クールな御曹司と溺愛マリアージュ
「ベルト締めろよ」

「あっ、はい」

私が焦ってシートベルトを締めたのを佐伯さんが確認すると、車がゆっくりと動き出した。


なんで、どうしてこんなにドキドキするんだろう。男の人の車に乗るなんて、別に初めてのことではないのに。
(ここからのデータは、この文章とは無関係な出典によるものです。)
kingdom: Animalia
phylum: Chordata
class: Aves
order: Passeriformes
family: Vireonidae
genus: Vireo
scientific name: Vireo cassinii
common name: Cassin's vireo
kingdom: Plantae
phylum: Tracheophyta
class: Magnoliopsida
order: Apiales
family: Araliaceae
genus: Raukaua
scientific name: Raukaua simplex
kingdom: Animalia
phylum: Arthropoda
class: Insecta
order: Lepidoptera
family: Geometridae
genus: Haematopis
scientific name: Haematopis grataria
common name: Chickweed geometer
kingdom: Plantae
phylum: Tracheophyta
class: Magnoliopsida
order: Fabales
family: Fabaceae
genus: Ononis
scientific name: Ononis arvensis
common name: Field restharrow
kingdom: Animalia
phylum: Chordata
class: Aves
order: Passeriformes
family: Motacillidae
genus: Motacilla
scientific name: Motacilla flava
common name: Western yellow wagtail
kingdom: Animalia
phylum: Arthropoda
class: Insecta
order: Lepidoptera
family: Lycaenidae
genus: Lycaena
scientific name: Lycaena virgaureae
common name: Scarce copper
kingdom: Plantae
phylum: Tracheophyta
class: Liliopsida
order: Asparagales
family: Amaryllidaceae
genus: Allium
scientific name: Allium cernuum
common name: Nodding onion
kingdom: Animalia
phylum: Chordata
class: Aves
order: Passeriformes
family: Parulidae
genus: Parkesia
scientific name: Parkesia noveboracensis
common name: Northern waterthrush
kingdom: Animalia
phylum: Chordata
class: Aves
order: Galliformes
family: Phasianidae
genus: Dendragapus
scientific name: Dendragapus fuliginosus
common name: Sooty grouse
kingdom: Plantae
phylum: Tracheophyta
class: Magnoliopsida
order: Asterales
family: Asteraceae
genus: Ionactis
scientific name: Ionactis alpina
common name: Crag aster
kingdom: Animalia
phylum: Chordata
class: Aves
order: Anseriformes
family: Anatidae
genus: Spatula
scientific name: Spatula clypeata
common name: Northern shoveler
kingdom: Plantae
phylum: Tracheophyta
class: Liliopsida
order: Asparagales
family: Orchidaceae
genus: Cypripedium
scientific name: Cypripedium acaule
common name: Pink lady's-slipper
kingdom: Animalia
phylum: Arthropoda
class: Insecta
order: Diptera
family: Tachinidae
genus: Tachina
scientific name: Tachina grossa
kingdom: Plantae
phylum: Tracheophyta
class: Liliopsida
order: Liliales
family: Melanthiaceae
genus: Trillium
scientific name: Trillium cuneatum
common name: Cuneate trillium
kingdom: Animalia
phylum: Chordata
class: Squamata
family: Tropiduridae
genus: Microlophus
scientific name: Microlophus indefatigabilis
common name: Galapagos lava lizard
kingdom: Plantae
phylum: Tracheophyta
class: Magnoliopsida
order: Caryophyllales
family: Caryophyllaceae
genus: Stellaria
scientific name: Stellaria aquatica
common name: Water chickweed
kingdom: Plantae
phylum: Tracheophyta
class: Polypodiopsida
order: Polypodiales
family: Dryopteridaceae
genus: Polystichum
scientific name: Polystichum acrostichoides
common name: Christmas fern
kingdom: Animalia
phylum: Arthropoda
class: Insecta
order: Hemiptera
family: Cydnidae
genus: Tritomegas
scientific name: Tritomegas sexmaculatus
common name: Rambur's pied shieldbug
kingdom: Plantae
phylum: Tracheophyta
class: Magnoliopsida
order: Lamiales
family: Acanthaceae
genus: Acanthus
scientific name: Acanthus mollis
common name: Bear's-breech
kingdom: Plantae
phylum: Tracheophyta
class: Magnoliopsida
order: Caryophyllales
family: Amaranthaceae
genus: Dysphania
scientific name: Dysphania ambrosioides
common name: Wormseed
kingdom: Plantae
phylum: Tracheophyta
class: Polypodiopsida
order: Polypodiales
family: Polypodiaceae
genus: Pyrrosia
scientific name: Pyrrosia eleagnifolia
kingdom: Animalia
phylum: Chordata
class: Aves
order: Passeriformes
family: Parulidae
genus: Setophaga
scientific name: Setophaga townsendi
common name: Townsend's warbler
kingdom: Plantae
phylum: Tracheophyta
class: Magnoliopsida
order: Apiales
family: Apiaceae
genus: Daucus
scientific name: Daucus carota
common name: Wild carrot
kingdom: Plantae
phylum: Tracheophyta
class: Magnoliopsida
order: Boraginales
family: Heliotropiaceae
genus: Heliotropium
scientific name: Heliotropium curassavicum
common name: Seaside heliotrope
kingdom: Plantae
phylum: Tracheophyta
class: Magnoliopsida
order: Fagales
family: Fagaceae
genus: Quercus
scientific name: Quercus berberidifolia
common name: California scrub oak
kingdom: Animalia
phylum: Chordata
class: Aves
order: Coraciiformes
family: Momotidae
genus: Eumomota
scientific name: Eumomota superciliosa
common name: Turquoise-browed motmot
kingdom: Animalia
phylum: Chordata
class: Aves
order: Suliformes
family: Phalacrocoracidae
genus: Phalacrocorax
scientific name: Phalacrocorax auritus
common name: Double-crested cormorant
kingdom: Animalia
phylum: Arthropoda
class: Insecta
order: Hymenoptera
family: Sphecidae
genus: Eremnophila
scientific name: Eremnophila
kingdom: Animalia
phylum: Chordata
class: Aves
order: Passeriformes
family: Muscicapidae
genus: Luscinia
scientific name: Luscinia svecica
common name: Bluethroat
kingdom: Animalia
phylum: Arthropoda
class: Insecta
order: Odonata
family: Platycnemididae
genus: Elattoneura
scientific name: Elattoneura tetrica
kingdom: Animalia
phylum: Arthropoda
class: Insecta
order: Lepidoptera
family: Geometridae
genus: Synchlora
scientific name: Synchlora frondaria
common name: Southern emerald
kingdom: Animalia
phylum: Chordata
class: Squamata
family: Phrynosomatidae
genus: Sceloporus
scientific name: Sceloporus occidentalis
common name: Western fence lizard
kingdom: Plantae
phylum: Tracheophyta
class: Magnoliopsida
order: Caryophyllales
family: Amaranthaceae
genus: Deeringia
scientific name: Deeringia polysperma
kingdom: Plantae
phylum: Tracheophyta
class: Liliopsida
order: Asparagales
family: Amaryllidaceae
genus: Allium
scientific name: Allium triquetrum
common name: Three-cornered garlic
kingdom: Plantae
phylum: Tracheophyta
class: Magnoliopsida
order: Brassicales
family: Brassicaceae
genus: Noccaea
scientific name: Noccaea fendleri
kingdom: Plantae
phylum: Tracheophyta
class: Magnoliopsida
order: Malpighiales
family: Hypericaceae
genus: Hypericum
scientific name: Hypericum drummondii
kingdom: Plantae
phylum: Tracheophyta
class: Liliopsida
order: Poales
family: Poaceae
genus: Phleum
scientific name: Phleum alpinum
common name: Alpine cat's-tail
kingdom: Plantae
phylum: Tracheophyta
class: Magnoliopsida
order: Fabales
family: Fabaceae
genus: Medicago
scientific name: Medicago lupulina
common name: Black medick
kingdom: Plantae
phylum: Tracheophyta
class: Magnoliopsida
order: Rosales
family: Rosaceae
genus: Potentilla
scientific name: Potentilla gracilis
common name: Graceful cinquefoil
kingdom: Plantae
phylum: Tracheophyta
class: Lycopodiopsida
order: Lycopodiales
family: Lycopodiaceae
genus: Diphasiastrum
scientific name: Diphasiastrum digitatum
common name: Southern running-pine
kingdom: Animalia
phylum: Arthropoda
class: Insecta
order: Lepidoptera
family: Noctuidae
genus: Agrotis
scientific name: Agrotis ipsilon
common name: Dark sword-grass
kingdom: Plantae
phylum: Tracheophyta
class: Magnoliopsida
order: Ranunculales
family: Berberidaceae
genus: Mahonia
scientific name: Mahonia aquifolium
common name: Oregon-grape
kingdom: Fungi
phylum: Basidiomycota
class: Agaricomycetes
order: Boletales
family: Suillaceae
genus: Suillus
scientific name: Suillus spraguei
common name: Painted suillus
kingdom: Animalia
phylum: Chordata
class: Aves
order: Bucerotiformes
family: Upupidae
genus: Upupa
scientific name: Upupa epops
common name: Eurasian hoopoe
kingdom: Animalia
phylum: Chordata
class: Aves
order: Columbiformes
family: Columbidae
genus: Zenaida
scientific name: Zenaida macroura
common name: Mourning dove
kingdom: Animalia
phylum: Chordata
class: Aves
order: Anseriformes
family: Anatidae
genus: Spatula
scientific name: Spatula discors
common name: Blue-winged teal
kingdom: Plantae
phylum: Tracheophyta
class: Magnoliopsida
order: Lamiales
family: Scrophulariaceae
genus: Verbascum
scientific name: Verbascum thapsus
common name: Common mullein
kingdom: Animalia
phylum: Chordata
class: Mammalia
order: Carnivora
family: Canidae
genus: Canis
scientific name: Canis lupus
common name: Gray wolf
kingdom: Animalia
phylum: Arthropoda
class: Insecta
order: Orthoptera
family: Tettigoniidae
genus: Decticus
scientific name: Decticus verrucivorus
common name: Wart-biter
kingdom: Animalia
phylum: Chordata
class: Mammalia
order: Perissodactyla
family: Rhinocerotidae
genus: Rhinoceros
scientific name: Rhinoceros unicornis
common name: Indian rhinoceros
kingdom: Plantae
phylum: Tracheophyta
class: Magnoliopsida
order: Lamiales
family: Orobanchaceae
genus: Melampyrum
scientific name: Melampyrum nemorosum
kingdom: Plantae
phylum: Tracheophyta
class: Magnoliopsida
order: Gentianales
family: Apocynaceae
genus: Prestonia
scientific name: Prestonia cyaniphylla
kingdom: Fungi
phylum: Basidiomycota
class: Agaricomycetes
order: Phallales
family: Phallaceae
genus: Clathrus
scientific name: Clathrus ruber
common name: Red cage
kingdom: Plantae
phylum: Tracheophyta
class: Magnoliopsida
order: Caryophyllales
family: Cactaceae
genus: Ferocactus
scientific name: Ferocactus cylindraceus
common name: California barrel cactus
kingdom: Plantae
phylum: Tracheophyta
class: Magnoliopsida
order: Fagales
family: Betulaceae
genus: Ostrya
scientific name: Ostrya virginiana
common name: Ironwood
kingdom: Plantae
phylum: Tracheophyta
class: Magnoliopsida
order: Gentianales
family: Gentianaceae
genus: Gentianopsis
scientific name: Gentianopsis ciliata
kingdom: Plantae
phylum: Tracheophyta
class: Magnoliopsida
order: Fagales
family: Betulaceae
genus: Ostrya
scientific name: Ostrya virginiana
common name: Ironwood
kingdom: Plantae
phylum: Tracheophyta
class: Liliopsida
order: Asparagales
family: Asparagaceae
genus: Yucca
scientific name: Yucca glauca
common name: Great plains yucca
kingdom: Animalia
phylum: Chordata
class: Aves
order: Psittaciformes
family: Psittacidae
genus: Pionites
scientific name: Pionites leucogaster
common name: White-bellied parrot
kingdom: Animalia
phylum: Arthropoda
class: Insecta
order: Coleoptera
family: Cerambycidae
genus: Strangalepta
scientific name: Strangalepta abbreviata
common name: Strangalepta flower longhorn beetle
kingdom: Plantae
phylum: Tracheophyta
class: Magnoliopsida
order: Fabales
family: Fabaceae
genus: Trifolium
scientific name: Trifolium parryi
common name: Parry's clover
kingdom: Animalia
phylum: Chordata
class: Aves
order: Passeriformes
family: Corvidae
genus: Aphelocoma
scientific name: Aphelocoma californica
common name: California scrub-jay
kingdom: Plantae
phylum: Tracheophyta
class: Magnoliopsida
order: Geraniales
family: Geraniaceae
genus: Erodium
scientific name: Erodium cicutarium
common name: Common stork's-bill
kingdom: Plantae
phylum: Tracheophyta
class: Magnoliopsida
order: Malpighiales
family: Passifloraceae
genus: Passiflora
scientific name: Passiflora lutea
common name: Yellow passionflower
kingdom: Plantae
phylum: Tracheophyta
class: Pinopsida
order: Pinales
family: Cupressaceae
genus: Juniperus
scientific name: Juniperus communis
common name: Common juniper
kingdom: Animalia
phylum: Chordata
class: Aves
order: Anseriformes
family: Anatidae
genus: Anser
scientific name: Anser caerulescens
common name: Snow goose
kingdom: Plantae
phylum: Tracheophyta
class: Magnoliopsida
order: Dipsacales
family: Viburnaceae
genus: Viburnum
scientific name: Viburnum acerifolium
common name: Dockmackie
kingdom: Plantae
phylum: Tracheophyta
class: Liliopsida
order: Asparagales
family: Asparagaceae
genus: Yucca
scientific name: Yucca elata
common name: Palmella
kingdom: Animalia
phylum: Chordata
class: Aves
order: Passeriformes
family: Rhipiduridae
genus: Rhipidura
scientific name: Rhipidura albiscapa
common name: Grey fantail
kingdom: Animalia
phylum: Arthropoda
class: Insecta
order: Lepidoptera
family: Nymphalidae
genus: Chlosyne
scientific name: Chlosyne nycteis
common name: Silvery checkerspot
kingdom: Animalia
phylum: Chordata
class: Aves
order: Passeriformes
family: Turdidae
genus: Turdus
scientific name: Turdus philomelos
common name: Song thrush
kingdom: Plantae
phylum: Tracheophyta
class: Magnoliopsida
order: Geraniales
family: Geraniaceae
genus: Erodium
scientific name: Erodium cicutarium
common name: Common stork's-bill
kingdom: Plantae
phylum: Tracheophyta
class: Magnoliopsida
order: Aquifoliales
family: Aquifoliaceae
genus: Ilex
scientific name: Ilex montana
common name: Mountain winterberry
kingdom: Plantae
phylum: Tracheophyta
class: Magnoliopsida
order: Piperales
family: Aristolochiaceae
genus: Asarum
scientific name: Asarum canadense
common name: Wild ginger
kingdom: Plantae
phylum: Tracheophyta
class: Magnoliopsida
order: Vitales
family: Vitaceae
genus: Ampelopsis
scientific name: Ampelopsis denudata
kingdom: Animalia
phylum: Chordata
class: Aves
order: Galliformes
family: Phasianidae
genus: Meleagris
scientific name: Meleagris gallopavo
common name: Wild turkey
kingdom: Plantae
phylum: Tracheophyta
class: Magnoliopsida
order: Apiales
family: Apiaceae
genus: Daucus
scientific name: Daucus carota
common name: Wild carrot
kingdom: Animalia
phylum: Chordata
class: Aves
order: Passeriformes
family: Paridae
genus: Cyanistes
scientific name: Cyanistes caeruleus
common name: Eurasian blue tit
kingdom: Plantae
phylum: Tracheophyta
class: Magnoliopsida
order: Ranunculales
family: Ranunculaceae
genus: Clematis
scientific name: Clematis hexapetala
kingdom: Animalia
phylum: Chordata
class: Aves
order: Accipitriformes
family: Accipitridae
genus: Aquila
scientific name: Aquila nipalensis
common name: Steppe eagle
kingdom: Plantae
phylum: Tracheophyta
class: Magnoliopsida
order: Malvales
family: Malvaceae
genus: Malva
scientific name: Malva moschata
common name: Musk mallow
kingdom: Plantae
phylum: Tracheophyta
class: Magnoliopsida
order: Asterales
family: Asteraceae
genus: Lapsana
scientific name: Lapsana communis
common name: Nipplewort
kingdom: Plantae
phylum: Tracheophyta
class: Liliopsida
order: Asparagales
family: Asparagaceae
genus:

「柚原の家の駅方面に行くから、近くなったら口頭で説明しろよ」

「はい、分かりました。あの、本当にわざわざすいません」

「別に。通り道だから送ってやるだけだ」


言葉はぶっきら棒だけど、やってることはとても優しい。

眼鏡の時も、家に泊めてくれた時も、全部……。


面接の時は、なんて失礼で嫌な人なんだと思ったけど、一緒に仕事をしていくうちに佐伯さんの時々見せる不器用な優しさが伝わってきて、私は……。


チラッと運転している佐伯さんを見ると、いつもと変わらない綺麗な横顔に、思わず顔が熱くなった。

何か話したいのに、会社とは全然違う空間に緊張して言葉が出てこない。


あの広い部屋と同様に車の中もとても綺麗だけど、成瀬君ほどじゃないにしても佐伯さんもやっぱり綺麗好きなんだ。

綺麗な物が好き……私も、綺麗になりたいな……。



「そういえば、最近眼鏡してないのか」

「え、あっ、眼鏡はコンタクトが調子悪い時だけなんで。でも、佐伯さんが選んでくれた眼鏡、とても気にいってます」

「そうか」


あの眼鏡は初めて私に自信をくれた大切な宝物だから。大事に決まってる。

泊まった時に用意してくれた服もそうだけど、佐伯さんが選んでくれた物を身に付けると、少しだけ前を向ける気がするから。


服……。そうだ!あの時の服のことを聞かなきゃ。